WHAT IS EXPECTED —
Continue the reflection on the Word's hidden inner meaning, starting right after its last sentence.

TEXT SEGMENT —
[Start of Attachment]

When we are needing to use the Word to control other people (“Pharisees”), our eyes are blinded and our ears stopped up. We are not open to the spirit. We don’t even recognize it when it is staring us in the face. The survival of this mindset depends on silencing the voice of the spirit. This mindset is also represented by Herod who tried to slay the infant Jesus.  It is imperative that the Lord protects and prevents that part of our inner nature from accessing the tender inner truths of the Word until we are spiritually ready to treat them with respect. God hides away this precious inner meaning and keeps it (and us) safe. In fact, in his work The Divine Providence, Swedenborg tells us:  “We are not granted inner access to the truths of faith nor the goodness of mutual love except so far as we can be kept in them with integrity right on to the end of life.” (DP Longstaff 2005 21)

And so it is not so much that the Lord prevents us from seeing, but our own spiritual immaturity closes our hearts and eyes.  Revelation is presented to us in parables for our own protection.  The image of child-locks on kitchen cupboards comes to mind.  It is not good for us to have access to the knives, electrical appliances, or cleaning detergents until we are mature enough to use them responsibly.  Isaiah 6:9-10 and Matthew 10-15 can be read as, “I have put locks on the cupboards.  Those of you who reach sufficient maturity will be allowed access to the things inside.  When you are ready, these tools will add tremendously to your ability to work and serve.  If you are not ready, I will need to take away any of those things if you get a hold of them, for your own protection.”  For me, this reading of today’s story fits with the God that is being revealed in the Word—a God that comes as close as possible to those who are ready to receive, and a God who guides our spiritual advancement carefully, only presenting things as we are ready to handle them. 

Salvation is not a one-time event but a series of lifelong choices. You and I are on a path of spiritual evolution. And until we are ready for deeper concepts, we are not ready.  God guides and protects each one of us, every step of the way.

For when we are ready, the Word holds hidden vast stores of treasures in great abundance. But we need to desire this treasure, like the widow of the parable sweeping to find the coin or the man selling all he has for the field with the buried treasure.  Our part is to come to the shore—as close as we can—and stand eager to receive.  If we come with reverence and humility, and the awareness of the deep Divinity of the inner message, the Word sits ready to teach.

But if we see the Word as a tool for controlling the lives of others, it will soon become a hard and lifeless thing in our hands.  If we see instead that it is like dough with hidden leaven, prepared for our own daily bread, we will handle it with care so that the leaven can do its work.  The God revealed in the Word longs for lasting growth and strong roots in his disciples.  Such a sower exercises great patience, for strong growth takes time, even as the raising of bread dough must not be rushed.

[End of Attachment]

INFORMATION SHOWN —
[Start of Attachment]

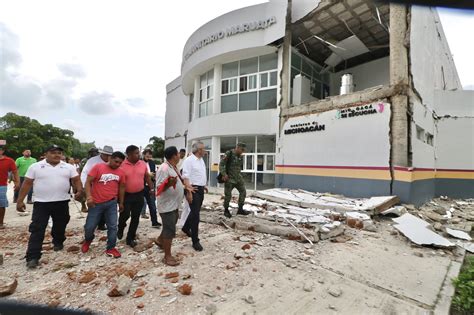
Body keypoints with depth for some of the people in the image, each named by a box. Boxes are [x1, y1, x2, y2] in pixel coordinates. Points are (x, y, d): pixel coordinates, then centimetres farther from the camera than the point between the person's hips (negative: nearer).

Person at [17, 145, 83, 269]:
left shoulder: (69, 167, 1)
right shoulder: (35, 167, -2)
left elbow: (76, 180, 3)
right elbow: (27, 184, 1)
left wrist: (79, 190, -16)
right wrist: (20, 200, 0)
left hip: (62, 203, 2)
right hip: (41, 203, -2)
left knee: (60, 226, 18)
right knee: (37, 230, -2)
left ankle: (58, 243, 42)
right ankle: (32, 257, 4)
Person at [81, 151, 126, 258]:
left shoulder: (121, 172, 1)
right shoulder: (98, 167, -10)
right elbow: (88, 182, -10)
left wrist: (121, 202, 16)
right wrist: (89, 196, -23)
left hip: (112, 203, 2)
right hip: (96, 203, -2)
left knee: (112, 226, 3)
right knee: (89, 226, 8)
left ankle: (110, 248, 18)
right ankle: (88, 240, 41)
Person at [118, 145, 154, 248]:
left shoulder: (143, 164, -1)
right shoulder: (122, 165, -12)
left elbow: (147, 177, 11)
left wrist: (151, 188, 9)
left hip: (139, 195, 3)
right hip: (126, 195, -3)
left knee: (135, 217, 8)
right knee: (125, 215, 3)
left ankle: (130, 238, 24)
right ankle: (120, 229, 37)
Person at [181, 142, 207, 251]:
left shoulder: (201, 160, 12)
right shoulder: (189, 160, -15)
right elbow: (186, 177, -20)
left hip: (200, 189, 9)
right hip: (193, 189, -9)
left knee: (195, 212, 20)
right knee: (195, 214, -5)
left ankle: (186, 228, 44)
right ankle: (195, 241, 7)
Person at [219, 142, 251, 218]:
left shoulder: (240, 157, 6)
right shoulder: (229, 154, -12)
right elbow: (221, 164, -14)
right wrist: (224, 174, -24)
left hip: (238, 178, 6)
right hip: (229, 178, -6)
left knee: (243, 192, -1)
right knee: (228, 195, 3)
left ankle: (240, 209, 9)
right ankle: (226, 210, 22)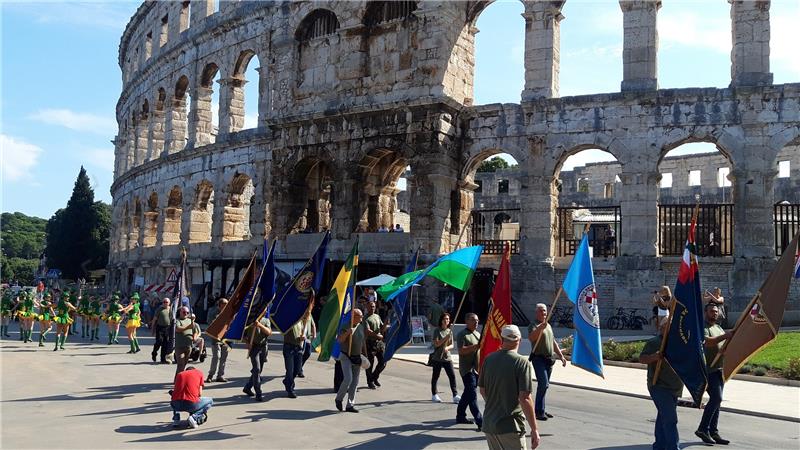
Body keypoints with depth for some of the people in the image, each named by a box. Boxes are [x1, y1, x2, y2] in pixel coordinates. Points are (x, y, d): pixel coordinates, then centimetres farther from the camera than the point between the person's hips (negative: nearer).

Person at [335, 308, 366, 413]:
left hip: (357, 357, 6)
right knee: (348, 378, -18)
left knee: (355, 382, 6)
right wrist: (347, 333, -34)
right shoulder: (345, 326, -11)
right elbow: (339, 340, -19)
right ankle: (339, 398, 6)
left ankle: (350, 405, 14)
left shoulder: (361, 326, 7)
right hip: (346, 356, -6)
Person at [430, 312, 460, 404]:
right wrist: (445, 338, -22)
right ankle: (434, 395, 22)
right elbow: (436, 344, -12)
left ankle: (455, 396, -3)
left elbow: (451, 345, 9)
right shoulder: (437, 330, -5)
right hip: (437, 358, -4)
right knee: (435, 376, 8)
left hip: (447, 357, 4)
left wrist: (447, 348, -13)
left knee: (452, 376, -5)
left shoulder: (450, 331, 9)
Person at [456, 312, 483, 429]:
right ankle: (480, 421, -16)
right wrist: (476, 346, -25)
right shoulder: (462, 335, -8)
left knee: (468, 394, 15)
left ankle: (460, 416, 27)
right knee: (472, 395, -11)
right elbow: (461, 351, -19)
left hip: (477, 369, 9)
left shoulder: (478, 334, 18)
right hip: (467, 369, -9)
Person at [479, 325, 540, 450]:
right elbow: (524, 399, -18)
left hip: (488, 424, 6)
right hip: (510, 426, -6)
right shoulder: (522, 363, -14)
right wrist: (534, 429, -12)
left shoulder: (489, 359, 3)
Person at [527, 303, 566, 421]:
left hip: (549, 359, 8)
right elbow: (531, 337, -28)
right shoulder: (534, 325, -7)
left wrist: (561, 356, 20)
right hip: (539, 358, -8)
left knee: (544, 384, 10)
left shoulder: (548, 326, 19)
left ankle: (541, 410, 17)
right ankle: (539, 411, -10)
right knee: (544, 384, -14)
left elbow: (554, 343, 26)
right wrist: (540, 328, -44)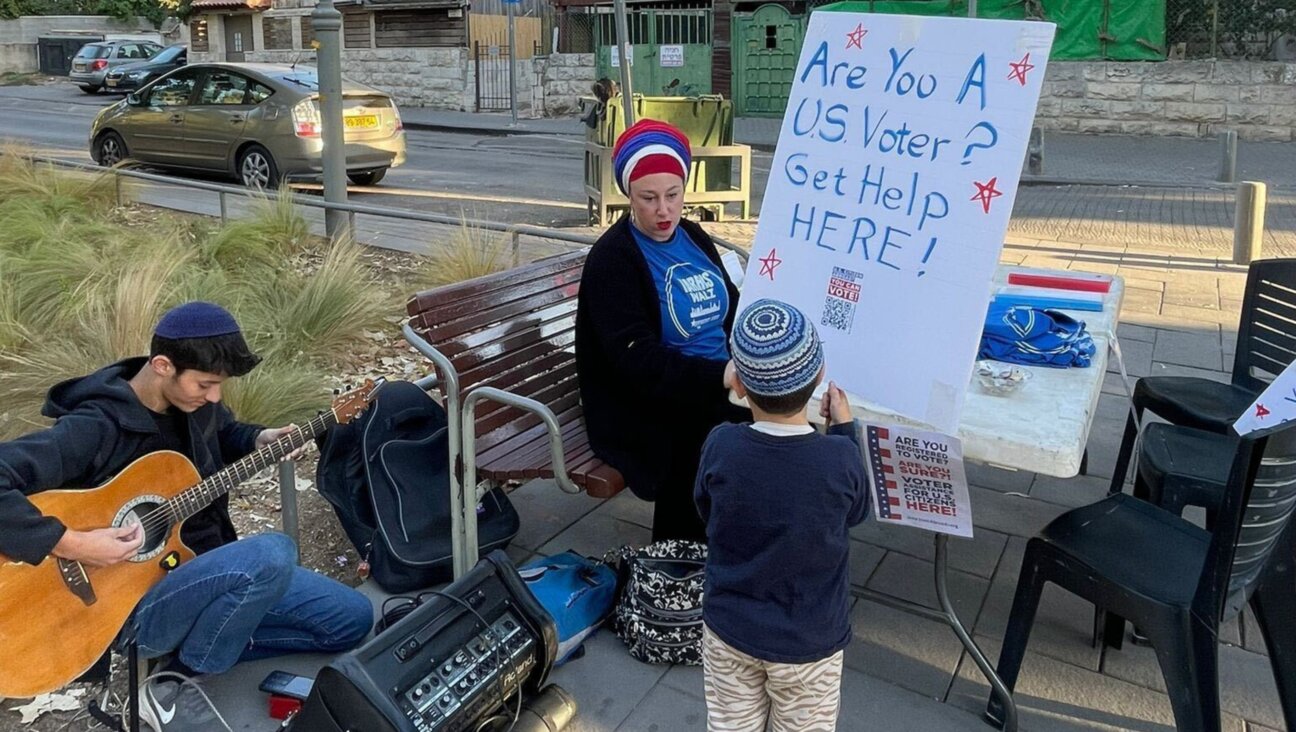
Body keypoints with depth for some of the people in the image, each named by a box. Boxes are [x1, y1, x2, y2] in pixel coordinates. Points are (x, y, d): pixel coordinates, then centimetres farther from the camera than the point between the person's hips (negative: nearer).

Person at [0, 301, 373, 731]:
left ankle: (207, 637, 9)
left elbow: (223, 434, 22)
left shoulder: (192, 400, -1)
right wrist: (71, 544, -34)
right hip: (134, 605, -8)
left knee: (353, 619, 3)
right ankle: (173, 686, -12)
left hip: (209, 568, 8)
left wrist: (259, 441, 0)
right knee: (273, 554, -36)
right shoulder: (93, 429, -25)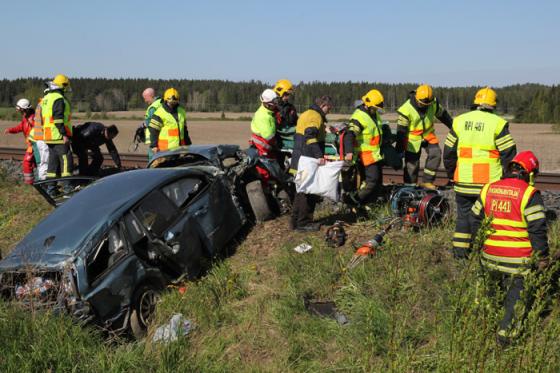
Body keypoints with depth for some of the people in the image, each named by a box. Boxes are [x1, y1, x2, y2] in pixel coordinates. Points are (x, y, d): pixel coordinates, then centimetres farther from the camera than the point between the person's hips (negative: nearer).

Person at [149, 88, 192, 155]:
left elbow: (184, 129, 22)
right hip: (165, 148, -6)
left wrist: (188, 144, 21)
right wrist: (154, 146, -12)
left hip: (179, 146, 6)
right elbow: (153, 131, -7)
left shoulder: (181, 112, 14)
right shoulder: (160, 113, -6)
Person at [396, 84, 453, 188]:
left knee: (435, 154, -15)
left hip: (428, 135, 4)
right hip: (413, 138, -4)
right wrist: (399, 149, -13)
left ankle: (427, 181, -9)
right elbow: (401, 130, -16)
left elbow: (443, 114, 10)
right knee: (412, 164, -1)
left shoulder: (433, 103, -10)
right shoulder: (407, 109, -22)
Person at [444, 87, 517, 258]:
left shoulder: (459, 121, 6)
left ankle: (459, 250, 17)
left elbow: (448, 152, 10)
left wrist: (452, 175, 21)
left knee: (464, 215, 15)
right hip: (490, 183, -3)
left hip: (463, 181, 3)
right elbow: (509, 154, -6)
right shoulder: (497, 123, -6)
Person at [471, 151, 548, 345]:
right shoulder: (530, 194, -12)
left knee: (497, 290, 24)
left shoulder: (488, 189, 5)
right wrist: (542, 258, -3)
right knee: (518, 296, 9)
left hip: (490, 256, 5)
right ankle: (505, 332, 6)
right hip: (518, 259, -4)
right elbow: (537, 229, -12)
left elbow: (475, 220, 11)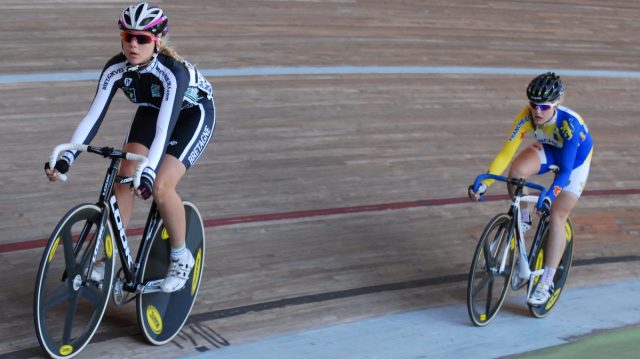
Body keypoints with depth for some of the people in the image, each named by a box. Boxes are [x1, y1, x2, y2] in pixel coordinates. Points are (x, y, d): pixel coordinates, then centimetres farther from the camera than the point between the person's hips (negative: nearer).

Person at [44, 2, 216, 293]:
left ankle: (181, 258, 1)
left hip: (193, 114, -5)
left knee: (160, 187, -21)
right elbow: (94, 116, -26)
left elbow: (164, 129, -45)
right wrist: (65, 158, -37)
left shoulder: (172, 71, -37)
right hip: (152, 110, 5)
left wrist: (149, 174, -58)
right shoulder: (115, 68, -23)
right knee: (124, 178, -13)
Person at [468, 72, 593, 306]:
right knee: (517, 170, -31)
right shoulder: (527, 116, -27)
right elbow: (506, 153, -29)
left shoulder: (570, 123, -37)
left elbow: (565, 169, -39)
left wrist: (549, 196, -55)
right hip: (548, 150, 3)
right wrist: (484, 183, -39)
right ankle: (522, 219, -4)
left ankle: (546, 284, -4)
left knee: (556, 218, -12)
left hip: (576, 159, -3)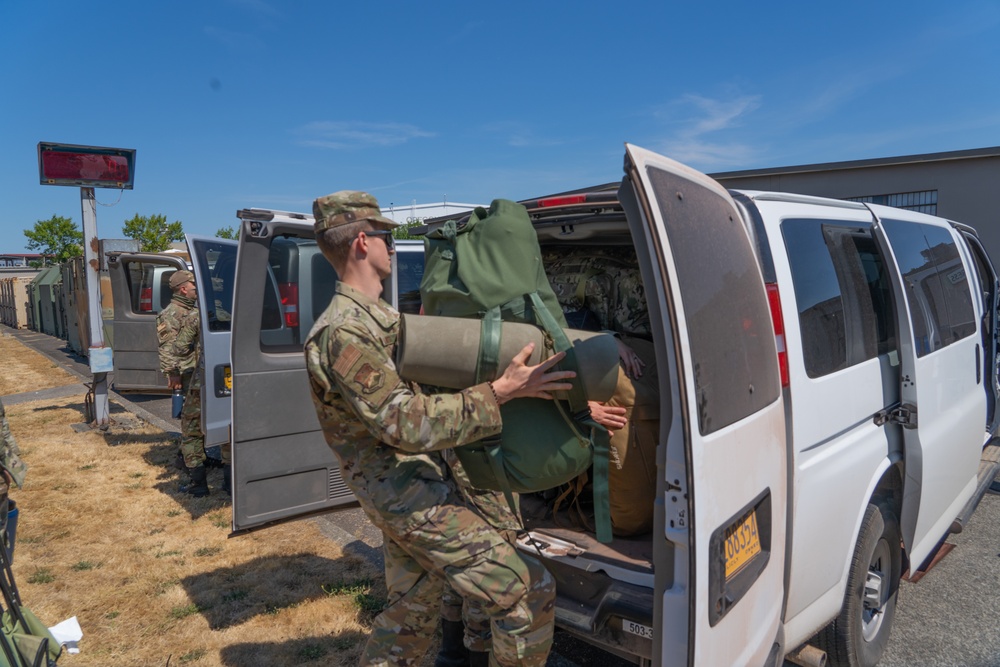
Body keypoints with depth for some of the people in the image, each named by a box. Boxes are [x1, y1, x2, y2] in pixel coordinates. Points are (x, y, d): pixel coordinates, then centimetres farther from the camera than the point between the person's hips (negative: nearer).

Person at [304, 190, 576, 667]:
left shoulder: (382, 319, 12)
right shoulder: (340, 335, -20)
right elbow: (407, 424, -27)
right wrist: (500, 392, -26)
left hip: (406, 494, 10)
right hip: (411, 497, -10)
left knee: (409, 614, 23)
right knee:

[End of Attachment]

RESULT OF THE TASK —
With its appearance of impatience and harshness, perhaps Matthew 13:10-15 actually hides words of great gentleness and patience.  God has plans for our well-being and not for harm.

We do not need to worry and be afraid.  We simply need to grow in our hearts and soften our need to control, and seek diligently for readiness and wisdom.  God does all the rest.

Therefore the Lord waits to be gracious to you; therefore he will rise up to show mercy to you. For the Lord is a God of justice; blessed are all those who wait for him. (Isaiah 30:18)

Do not be afraid.  Seek and you will find.

Amen

The Readings
Isaiah 6:6-10 (NAS)
Then one of the seraphim flew to me with a burning coal in his hand, which he had taken from the altar with tongs. He touched my mouth with it and said, “Behold, this has touched your lips; and your iniquity is taken away and your sin is forgiven.”
Then I heard the voice of the Lord, saying, “Whom shall I send, and who will go for Us?” Then I said, “Here am I. Send me!” 
He said, “Go, and tell this people: ‘Keep on listening, but do not perceive; Keep on looking, but do not understand.’ “Render the hearts of this people insensitive, Their ears dull, And their eyes dim, Otherwise they might see with their eyes, Hear with their ears, Understand with their hearts, And return and be healed.”

Matthew 13: 10-15 (TNIV)
The disciples came to him and asked, “Why do you speak to the people in parables?”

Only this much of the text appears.